Page segmentation data
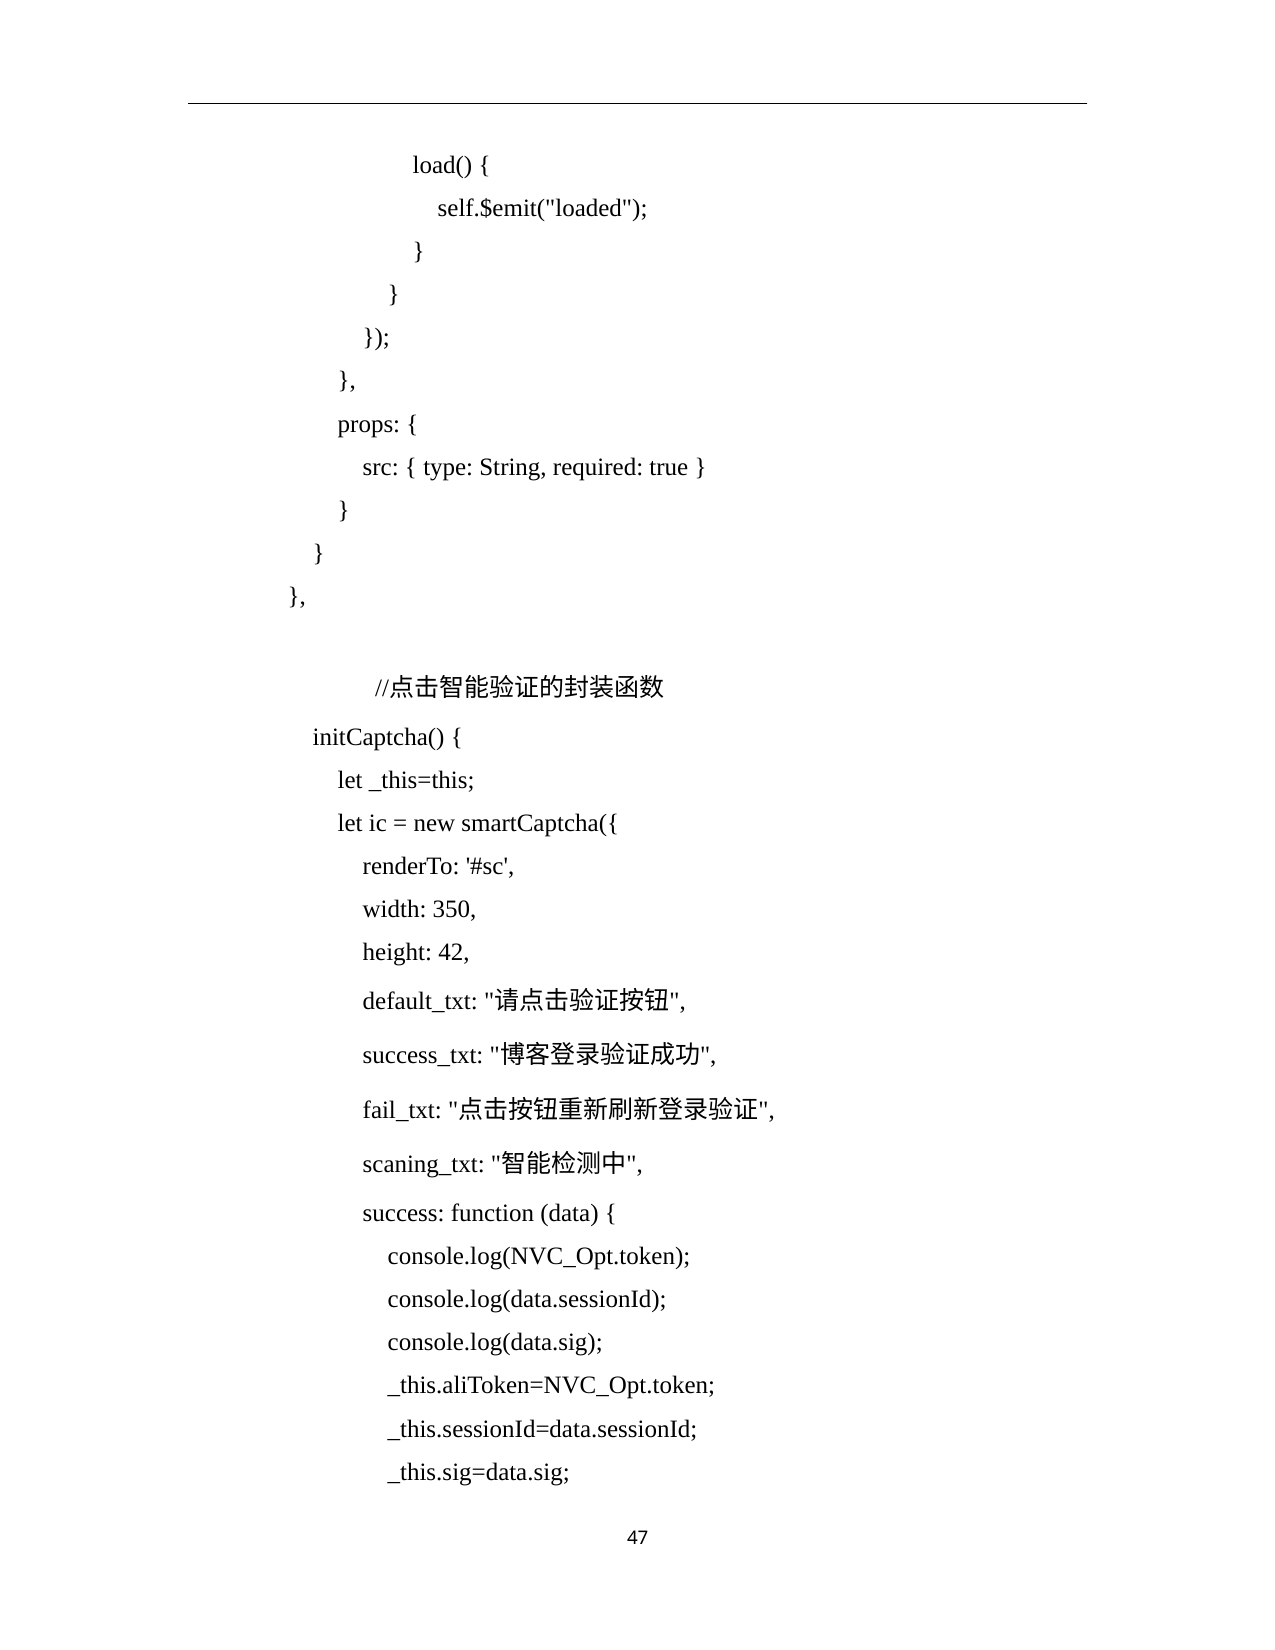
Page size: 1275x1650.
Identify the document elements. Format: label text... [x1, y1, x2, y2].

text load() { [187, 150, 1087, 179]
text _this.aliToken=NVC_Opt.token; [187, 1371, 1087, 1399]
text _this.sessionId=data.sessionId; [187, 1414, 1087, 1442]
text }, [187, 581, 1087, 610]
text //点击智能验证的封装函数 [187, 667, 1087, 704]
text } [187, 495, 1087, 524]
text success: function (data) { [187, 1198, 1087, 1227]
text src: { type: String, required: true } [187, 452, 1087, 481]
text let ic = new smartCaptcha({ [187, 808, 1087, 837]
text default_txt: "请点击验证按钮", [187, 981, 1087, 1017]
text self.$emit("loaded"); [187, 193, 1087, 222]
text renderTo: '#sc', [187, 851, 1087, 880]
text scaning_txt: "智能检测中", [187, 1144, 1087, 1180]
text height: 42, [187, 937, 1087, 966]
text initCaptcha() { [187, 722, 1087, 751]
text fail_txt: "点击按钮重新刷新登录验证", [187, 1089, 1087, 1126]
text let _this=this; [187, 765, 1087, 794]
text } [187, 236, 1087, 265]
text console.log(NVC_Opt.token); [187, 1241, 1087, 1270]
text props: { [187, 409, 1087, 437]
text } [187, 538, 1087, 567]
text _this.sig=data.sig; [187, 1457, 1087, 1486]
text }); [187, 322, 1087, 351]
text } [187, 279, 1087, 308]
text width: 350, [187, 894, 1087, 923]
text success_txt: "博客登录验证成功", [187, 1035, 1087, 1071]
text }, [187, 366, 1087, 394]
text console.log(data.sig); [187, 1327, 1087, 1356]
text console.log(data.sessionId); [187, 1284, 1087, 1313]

» WHAT YOU NEED TO DO
Reproduce the data above line for line, excluding every picture.

» RESPONSE
Page size: 1275x1650.
Identify the document elements. Format: label text... [x1, y1, x2, y2].

text load() { [187, 150, 1087, 179]
text _this.aliToken=NVC_Opt.token; [187, 1371, 1087, 1399]
text _this.sessionId=data.sessionId; [187, 1414, 1087, 1442]
text }, [187, 581, 1087, 610]
text //点击智能验证的封装函数 [187, 667, 1087, 704]
text } [187, 495, 1087, 524]
text success: function (data) { [187, 1198, 1087, 1227]
text src: { type: String, required: true } [187, 452, 1087, 481]
text let ic = new smartCaptcha({ [187, 808, 1087, 837]
text default_txt: "请点击验证按钮", [187, 981, 1087, 1017]
text self.$emit("loaded"); [187, 193, 1087, 222]
text renderTo: '#sc', [187, 851, 1087, 880]
text scaning_txt: "智能检测中", [187, 1144, 1087, 1180]
text height: 42, [187, 937, 1087, 966]
text initCaptcha() { [187, 722, 1087, 751]
text fail_txt: "点击按钮重新刷新登录验证", [187, 1089, 1087, 1126]
text let _this=this; [187, 765, 1087, 794]
text } [187, 236, 1087, 265]
text console.log(NVC_Opt.token); [187, 1241, 1087, 1270]
text props: { [187, 409, 1087, 437]
text } [187, 538, 1087, 567]
text _this.sig=data.sig; [187, 1457, 1087, 1486]
text }); [187, 322, 1087, 351]
text } [187, 279, 1087, 308]
text width: 350, [187, 894, 1087, 923]
text success_txt: "博客登录验证成功", [187, 1035, 1087, 1071]
text }, [187, 366, 1087, 394]
text console.log(data.sig); [187, 1327, 1087, 1356]
text console.log(data.sessionId); [187, 1284, 1087, 1313]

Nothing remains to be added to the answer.